+++ Task inputs +++

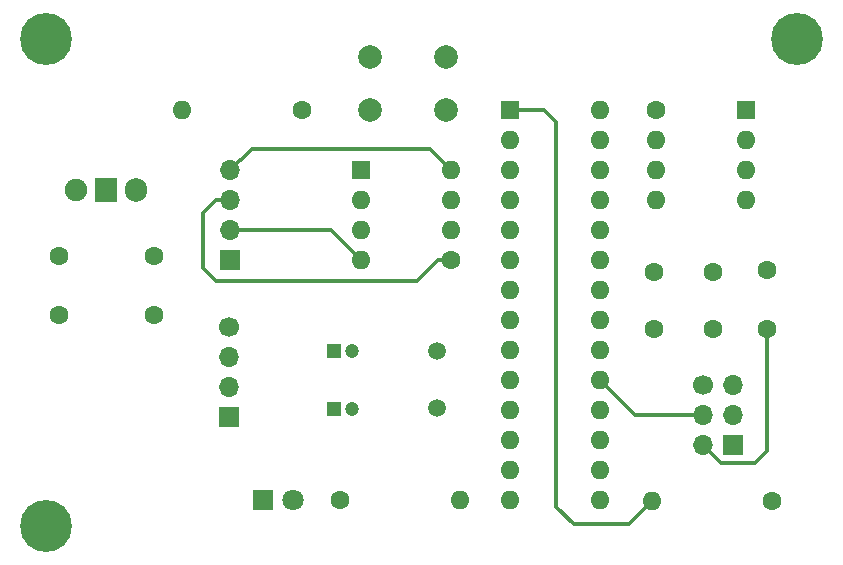
<source format=gbr>
G04 #@! TF.GenerationSoftware,KiCad,Pcbnew,(5.1.4-0-10_14)*
G04 #@! TF.CreationDate,2019-11-17T16:04:33+00:00*
G04 #@! TF.ProjectId,SELE_ACS,53454c45-5f41-4435-932e-6b696361645f,rev?*
G04 #@! TF.SameCoordinates,Original*
G04 #@! TF.FileFunction,Copper,L2,Bot*
G04 #@! TF.FilePolarity,Positive*
%FSLAX46Y46*%
G04 Gerber Fmt 4.6, Leading zero omitted, Abs format (unit mm)*
G04 Created by KiCad (PCBNEW (5.1.4-0-10_14)) date 2019-11-17 16:04:33*
%MOMM*%
%LPD*%
G04 APERTURE LIST*
%ADD10C,4.400000*%
%ADD11O,1.700000X1.700000*%
%ADD12R,1.700000X1.700000*%
%ADD13O,1.600000X1.600000*%
%ADD14C,1.600000*%
%ADD15R,1.600000X1.600000*%
%ADD16C,1.700000*%
%ADD17C,1.800000*%
%ADD18R,1.800000X1.800000*%
%ADD19R,1.200000X1.200000*%
%ADD20C,1.200000*%
%ADD21C,1.500000*%
%ADD22O,1.905000X2.000000*%
%ADD23R,1.905000X2.000000*%
%ADD24C,1.905000*%
%ADD25C,2.000000*%
%ADD26C,0.300000*%
G04 APERTURE END LIST*
D10*
X80600000Y-107800000D03*
X80600000Y-66600000D03*
X144200000Y-66600000D03*
D11*
X96200000Y-77680000D03*
X96200000Y-80220000D03*
X96200000Y-82760000D03*
D12*
X96200000Y-85300000D03*
D13*
X92140000Y-72600000D03*
D14*
X102300000Y-72600000D03*
D13*
X127520000Y-72600000D03*
X119900000Y-105620000D03*
X127520000Y-75140000D03*
X119900000Y-103080000D03*
X127520000Y-77680000D03*
X119900000Y-100540000D03*
X127520000Y-80220000D03*
X119900000Y-98000000D03*
X127520000Y-82760000D03*
X119900000Y-95460000D03*
X127520000Y-85300000D03*
X119900000Y-92920000D03*
X127520000Y-87840000D03*
X119900000Y-90380000D03*
X127520000Y-90380000D03*
X119900000Y-87840000D03*
X127520000Y-92920000D03*
X119900000Y-85300000D03*
X127520000Y-95460000D03*
X119900000Y-82760000D03*
X127520000Y-98000000D03*
X119900000Y-80220000D03*
X127520000Y-100540000D03*
X119900000Y-77680000D03*
X127520000Y-103080000D03*
X119900000Y-75140000D03*
X127520000Y-105620000D03*
D15*
X119900000Y-72600000D03*
D13*
X131940000Y-105700000D03*
D14*
X142100000Y-105700000D03*
D13*
X115660000Y-105600000D03*
D14*
X105500000Y-105600000D03*
D12*
X96100000Y-98620000D03*
D11*
X96100000Y-96080000D03*
X96100000Y-93540000D03*
D16*
X96100000Y-91000000D03*
D12*
X138740000Y-100980000D03*
D11*
X136200000Y-100980000D03*
X138740000Y-98440000D03*
X136200000Y-98440000D03*
X138740000Y-95900000D03*
D16*
X136200000Y-95900000D03*
D17*
X101540000Y-105600000D03*
D18*
X99000000Y-105600000D03*
D14*
X89700000Y-90000000D03*
X89700000Y-85000000D03*
X81700000Y-90000000D03*
X81700000Y-85000000D03*
X141600000Y-91200000D03*
X141600000Y-86200000D03*
X137100000Y-91200000D03*
X132100000Y-91200000D03*
X137100000Y-86300000D03*
X132100000Y-86300000D03*
D19*
X105000000Y-97900000D03*
D20*
X106500000Y-97900000D03*
D19*
X105000000Y-93000000D03*
D20*
X106500000Y-93000000D03*
D21*
X113700000Y-97880000D03*
X113700000Y-93000000D03*
D22*
X88180000Y-79400000D03*
D23*
X85640000Y-79400000D03*
D24*
X83100000Y-79400000D03*
D13*
X107280000Y-85300000D03*
X114900000Y-77680000D03*
X107280000Y-82760000D03*
X114900000Y-80220000D03*
X107280000Y-80220000D03*
X114900000Y-82760000D03*
D15*
X107280000Y-77680000D03*
D14*
X114900000Y-85300000D03*
D15*
X139820000Y-72600000D03*
D13*
X132200000Y-80220000D03*
X139820000Y-75140000D03*
X132200000Y-77680000D03*
X139820000Y-77680000D03*
X132200000Y-75140000D03*
X139820000Y-80220000D03*
D14*
X132200000Y-72600000D03*
D25*
X108000000Y-72600000D03*
X108000000Y-68100000D03*
X114500000Y-72600000D03*
X114500000Y-68100000D03*
D26*
X96200000Y-77680000D02*
X97049999Y-76830001D01*
X97049999Y-76830001D02*
X97069999Y-76830001D01*
X97069999Y-76830001D02*
X98000000Y-75900000D01*
X113120000Y-75900000D02*
X114900000Y-77680000D01*
X98000000Y-75900000D02*
X113120000Y-75900000D01*
X94997919Y-80220000D02*
X93900000Y-81317919D01*
X96200000Y-80220000D02*
X94997919Y-80220000D01*
X93900000Y-81317919D02*
X93900000Y-86000000D01*
X93900000Y-86000000D02*
X95000000Y-87100000D01*
X113800000Y-85300000D02*
X114900000Y-85300000D01*
X112000000Y-87100000D02*
X113800000Y-85300000D01*
X95000000Y-87100000D02*
X112000000Y-87100000D01*
X104740000Y-82760000D02*
X107280000Y-85300000D01*
X96200000Y-82760000D02*
X104740000Y-82760000D01*
X123800000Y-73600000D02*
X122800000Y-72600000D01*
X123800000Y-106200000D02*
X123800000Y-73600000D01*
X125300000Y-107700000D02*
X123800000Y-106200000D01*
X122800000Y-72600000D02*
X119900000Y-72600000D01*
X129940000Y-107700000D02*
X125300000Y-107700000D01*
X131940000Y-105700000D02*
X129940000Y-107700000D01*
X141600000Y-101500000D02*
X141600000Y-91200000D01*
X140600000Y-102500000D02*
X141600000Y-101500000D01*
X137720000Y-102500000D02*
X140600000Y-102500000D01*
X136200000Y-100980000D02*
X137720000Y-102500000D01*
X130500000Y-98440000D02*
X127520000Y-95460000D01*
X136200000Y-98440000D02*
X130500000Y-98440000D01*
M02*

</source>
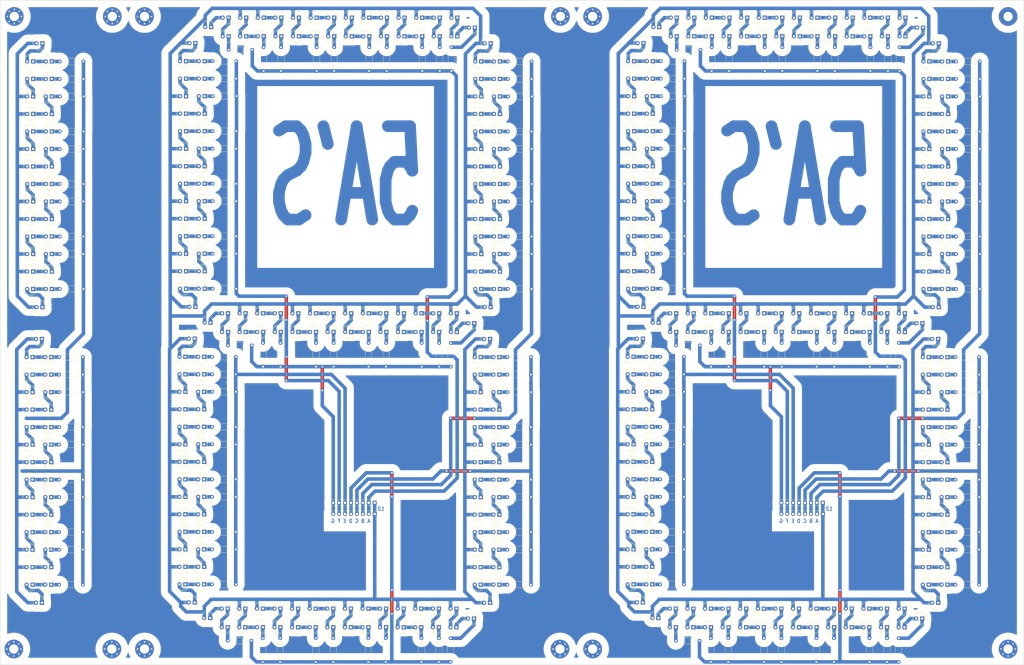
<source format=kicad_pcb>
(kicad_pcb (version 20211014) (generator pcbnew)

  (general
    (thickness 1.6)
  )

  (paper "A4")
  (layers
    (0 "F.Cu" signal)
    (31 "B.Cu" signal)
    (32 "B.Adhes" user "B.Adhesive")
    (33 "F.Adhes" user "F.Adhesive")
    (34 "B.Paste" user)
    (35 "F.Paste" user)
    (36 "B.SilkS" user "B.Silkscreen")
    (37 "F.SilkS" user "F.Silkscreen")
    (38 "B.Mask" user)
    (39 "F.Mask" user)
    (40 "Dwgs.User" user "User.Drawings")
    (41 "Cmts.User" user "User.Comments")
    (42 "Eco1.User" user "User.Eco1")
    (43 "Eco2.User" user "User.Eco2")
    (44 "Edge.Cuts" user)
    (45 "Margin" user)
    (46 "B.CrtYd" user "B.Courtyard")
    (47 "F.CrtYd" user "F.Courtyard")
    (48 "B.Fab" user)
    (49 "F.Fab" user)
    (50 "User.1" user)
    (51 "User.2" user)
    (52 "User.3" user)
    (53 "User.4" user)
    (54 "User.5" user)
    (55 "User.6" user)
    (56 "User.7" user)
    (57 "User.8" user)
    (58 "User.9" user)
  )

  (setup
    (stackup
      (layer "F.SilkS" (type "Top Silk Screen"))
      (layer "F.Paste" (type "Top Solder Paste"))
      (layer "F.Mask" (type "Top Solder Mask") (thickness 0.01))
      (layer "F.Cu" (type "copper") (thickness 0.035))
      (layer "dielectric 1" (type "core") (thickness 1.51) (material "FR4") (epsilon_r 4.5) (loss_tangent 0.02))
      (layer "B.Cu" (type "copper") (thickness 0.035))
      (layer "B.Mask" (type "Bottom Solder Mask") (thickness 0.01))
      (layer "B.Paste" (type "Bottom Solder Paste"))
      (layer "B.SilkS" (type "Bottom Silk Screen"))
      (copper_finish "None")
      (dielectric_constraints no)
    )
    (pad_to_mask_clearance 0)
    (pcbplotparams
      (layerselection 0x00010fc_ffffffff)
      (disableapertmacros false)
      (usegerberextensions false)
      (usegerberattributes true)
      (usegerberadvancedattributes true)
      (creategerberjobfile true)
      (svguseinch false)
      (svgprecision 6)
      (excludeedgelayer true)
      (plotframeref false)
      (viasonmask false)
      (mode 1)
      (useauxorigin false)
      (hpglpennumber 1)
      (hpglpenspeed 20)
      (hpglpendiameter 15.000000)
      (dxfpolygonmode true)
      (dxfimperialunits true)
      (dxfusepcbnewfont true)
      (psnegative false)
      (psa4output false)
      (plotreference true)
      (plotvalue true)
      (plotinvisibletext false)
      (sketchpadsonfab false)
      (subtractmaskfromsilk false)
      (outputformat 1)
      (mirror false)
      (drillshape 1)
      (scaleselection 1)
      (outputdirectory "")
    )
  )

  (net 0 "")

  (footprint "LED_THT:LED_D5.0mm" (layer "F.Cu") (at 432.62513 193.942574 180))

  (footprint "Resistor_THT:R_Axial_DIN0207_L6.3mm_D2.5mm_P10.16mm_Horizontal" (layer "F.Cu") (at 597.93004 138.04508 180))

  (footprint "LED_THT:LED_D5.0mm" (layer "F.Cu") (at 702.875 108.170074 180))

  (footprint "Resistor_THT:R_Axial_DIN0207_L6.3mm_D2.5mm_P10.16mm_Horizontal" (layer "F.Cu") (at 609.465 208.772574 90))

  (footprint "LED_THT:LED_D5.0mm" (layer "F.Cu") (at 711.12496 -33.499932 180))

  (footprint "LED_THT:LED_D5.0mm" (layer "F.Cu") (at 432.76013 67.420074 180))

  (footprint "LED_THT:LED_D5.0mm" (layer "F.Cu") (at 326.87526 100.670074 180))

  (footprint "LED_THT:LED_D5.0mm" (layer "F.Cu") (at 519.12509 -40.999932 180))

  (footprint "Resistor_THT:R_Axial_DIN0207_L6.3mm_D2.5mm_P10.16mm_Horizontal" (layer "F.Cu") (at 340.68022 -10.999932 180))

  (footprint "LED_THT:LED_D5.0mm" (layer "F.Cu") (at 384.37517 175.54508 180))

  (footprint "LED_THT:LED_D5.0mm" (layer "F.Cu") (at 492.94513 193.942574 180))

  (footprint "LED_THT:LED_D5.0mm" (layer "F.Cu") (at 511.12509 19.000068 180))

  (footprint "LED_THT:LED_D5.0mm" (layer "F.Cu") (at 327.12522 26.500068 180))

  (footprint "LED_THT:LED_D5.0mm" (layer "F.Cu") (at 632.165 193.942574 180))

  (footprint "LED_THT:LED_D5.0mm" (layer "F.Cu") (at 388.37517 183.29508 180))

  (footprint "LED_THT:LED_D5.0mm" (layer "F.Cu") (at 384.37517 100.54508 180))

  (footprint "LED_THT:LED_D5.0mm" (layer "F.Cu") (at 322.87526 70.420074 180))

  (footprint "LED_THT:LED_D5.0mm" (layer "F.Cu") (at 670 59.420074 180))

  (footprint "LED_THT:LED_D5.0mm" (layer "F.Cu") (at 670.24996 -67.249932 180))

  (footprint "Resistor_THT:R_Axial_DIN0207_L6.3mm_D2.5mm_P10.16mm_Horizontal" (layer "F.Cu") (at 406.18013 48.875074 180))

  (footprint "LED_THT:LED_D5.0mm" (layer "F.Cu") (at 510.87513 160.670074 180))

  (footprint "Resistor_THT:R_Axial_DIN0207_L6.3mm_D2.5mm_P10.16mm_Horizontal" (layer "F.Cu") (at 412.62513 199.692574 180))

  (footprint "LED_THT:LED_D5.0mm" (layer "F.Cu") (at 576.625 -18.624926 180))

  (footprint "LED_THT:LED_D5.0mm" (layer "F.Cu") (at 319.12522 -40.999932 180))

  (footprint "LED_THT:LED_D5.0mm" (layer "F.Cu") (at 500.87009 -59.249932 180))

  (footprint "LED_THT:LED_D5.0mm" (layer "F.Cu") (at 384.62513 26.375074 180))

  (footprint "LED_THT:LED_D5.0mm" (layer "F.Cu") (at 617.46996 -67.249932 180))

  (footprint "LED_THT:LED_D5.0mm" (layer "F.Cu") (at 711.12496 -18.499932 180))

  (footprint "Resistor_THT:R_Axial_DIN0207_L6.3mm_D2.5mm_P10.16mm_Horizontal" (layer "F.Cu") (at 724.43 85.670074 180))

  (footprint "LED_THT:LED_D5.0mm" (layer "F.Cu") (at 594.465 185.942574 180))

  (footprint "LED_THT:LED_D5.0mm" (layer "F.Cu") (at 703.12496 11.500068 180))

  (footprint "LED_THT:LED_D5.0mm" (layer "F.Cu") (at 576.37504 145.54508 180))

  (footprint "LED_THT:LED_D5.0mm" (layer "F.Cu") (at 711.12496 26.500068 180))

  (footprint "Resistor_THT:R_Axial_DIN0207_L6.3mm_D2.5mm_P10.16mm_Horizontal" (layer "F.Cu") (at 532.43013 78.170074 180))

  (footprint "LED_THT:LED_D5.0mm" (layer "F.Cu") (at 508.14013 63.670074 180))

  (footprint "Resistor_THT:R_Axial_DIN0207_L6.3mm_D2.5mm_P10.16mm_Horizontal" (layer "F.Cu") (at 340.43026 108.170074 180))

  (footprint "LED_THT:LED_D5.0mm" (layer "F.Cu") (at 703.12496 -25.999932 180))

  (footprint "LED_THT:LED_D5.0mm" (layer "F.Cu") (at 440.55009 -67.249932 180))

  (footprint "LED_THT:LED_D5.0mm" (layer "F.Cu") (at 485.40513 193.942574 180))

  (footprint "LED_THT:LED_D5.0mm" (layer "F.Cu") (at 440.30013 59.420074 180))

  (footprint "Resistor_THT:R_Axial_DIN0207_L6.3mm_D2.5mm_P10.16mm_Horizontal" (layer "F.Cu") (at 604.625 199.692574 180))

  (footprint "LED_THT:LED_D5.0mm" (layer "F.Cu") (at 609.545 185.942574 180))

  (footprint "LED_THT:LED_D5.0mm" (layer "F.Cu") (at 485.40513 185.942574 180))

  (footprint "LED_THT:LED_D5.0mm" (layer "F.Cu") (at 519.12509 -33.499932 180))

  (footprint "LED_THT:LED_D5.0mm" (layer "F.Cu") (at 700.005 190.192574 180))

  (footprint "LED_THT:LED_D5.0mm" (layer "F.Cu") (at 584.625 -41.124926 180))

  (footprint "LED_THT:LED_D5.0mm" (layer "F.Cu") (at 584.37504 78.04508 180))

  (footprint "LED_THT:LED_D5.0mm" (layer "F.Cu") (at 318.87526 145.670074 180))

  (footprint "LED_THT:LED_D5.0mm" (layer "F.Cu") (at 327.12522 19.000068 180))

  (footprint "LED_THT:LED_D5.0mm" (layer "F.Cu") (at 392.37517 85.54508 180))

  (footprint "LED_THT:LED_D5.0mm" (layer "F.Cu") (at 392.37517 78.04508 180))

  (footprint "Resistor_THT:R_Axial_DIN0207_L6.3mm_D2.5mm_P10.16mm_Horizontal" (layer "F.Cu") (at 724.43 78.170074 180))

  (footprint "Resistor_THT:R_Axial_DIN0207_L6.3mm_D2.5mm_P10.16mm_Horizontal" (layer "F.Cu") (at 724.67996 -18.499932 180))

  (footprint "LED_THT:LED_D5.0mm" (layer "F.Cu") (at 518.87513 138.170074 180))

  (footprint "Resistor_THT:R_Axial_DIN0207_L6.3mm_D2.5mm_P10.16mm_Horizontal" (layer "F.Cu") (at 340.68022 -18.499932 180))

  (footprint "LED_THT:LED_D5.0mm" (layer "F.Cu") (at 326.87526 85.670074 180))

  (footprint "LED_THT:LED_D5.0mm" (layer "F.Cu") (at 703.12496 4.000068 180))

  (footprint "LED_THT:LED_D5.0mm" (layer "F.Cu") (at 508.39009 -62.999932 180))

  (footprint "LED_THT:LED_D5.0mm" (layer "F.Cu") (at 702.875 130.670074 180))

  (footprint "LED_THT:LED_D5.0mm" (layer "F.Cu") (at 326.87526 78.170074 180))

  (footprint "LED_THT:LED_D5.0mm" (layer "F.Cu") (at 711.12496 19.000068 180))

  (footprint "LED_THT:LED_D5.0mm" (layer "F.Cu") (at 647.245 193.942574 180))

  (footprint "LED_THT:LED_D5.0mm" (layer "F.Cu") (at 485.54013 59.420074 180))

  (footprint "LED_THT:LED_D5.0mm" (layer "F.Cu") (at 576.37504 108.04508 180))

  (footprint "LED_THT:LED_D5.0mm" (layer "F.Cu") (at 384.37517 115.54508 180))

  (footprint "Resistor_THT:R_Axial_DIN0207_L6.3mm_D2.5mm_P10.16mm_Horizontal" (layer "F.Cu") (at 340.43026 115.670074 180))

  (footprint "LED_THT:LED_D5.0mm" (layer "F.Cu") (at 710.875 100.670074 180))

  (footprint "Resistor_THT:R_Axial_DIN0207_L6.3mm_D2.5mm_P10.16mm_Horizontal" (layer "F.Cu")
    (tedit 5AE5139B) (tstamp 17b5657b-e5c0-428f-b68c-35f00a14a61a)
    (at 597.93004 160.54508 180)
    (descr "Resistor, Axial_DIN0207 series, Axial, Horizontal, pin pitch=10.16mm, 0.25W = 1/4W, length*diameter=6.3*2.5mm^2, http://cdn-reichelt.de/documents/datenblatt/B400/1_4W%23YAG.pdf")
    (tags "Resistor Axial_DIN0207 series Axial Horizontal 
... [3002691 chars truncated]
</source>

+++

§ Task item: When the line with "597.93004 138.04508 180))" is reached in the data above, start copying there, and copy each line exactly until the line with "519.12509 -40.999932 180))" has been copied; copy nothing else.

§ Written response:
  (footprint "Resistor_THT:R_Axial_DIN0207_L6.3mm_D2.5mm_P10.16mm_Horizontal" (layer "F.Cu") (at 597.93004 138.04508 180))

  (footprint "LED_THT:LED_D5.0mm" (layer "F.Cu") (at 702.875 108.170074 180))

  (footprint "Resistor_THT:R_Axial_DIN0207_L6.3mm_D2.5mm_P10.16mm_Horizontal" (layer "F.Cu") (at 609.465 208.772574 90))

  (footprint "LED_THT:LED_D5.0mm" (layer "F.Cu") (at 711.12496 -33.499932 180))

  (footprint "LED_THT:LED_D5.0mm" (layer "F.Cu") (at 432.76013 67.420074 180))

  (footprint "LED_THT:LED_D5.0mm" (layer "F.Cu") (at 326.87526 100.670074 180))

  (footprint "LED_THT:LED_D5.0mm" (layer "F.Cu") (at 519.12509 -40.999932 180))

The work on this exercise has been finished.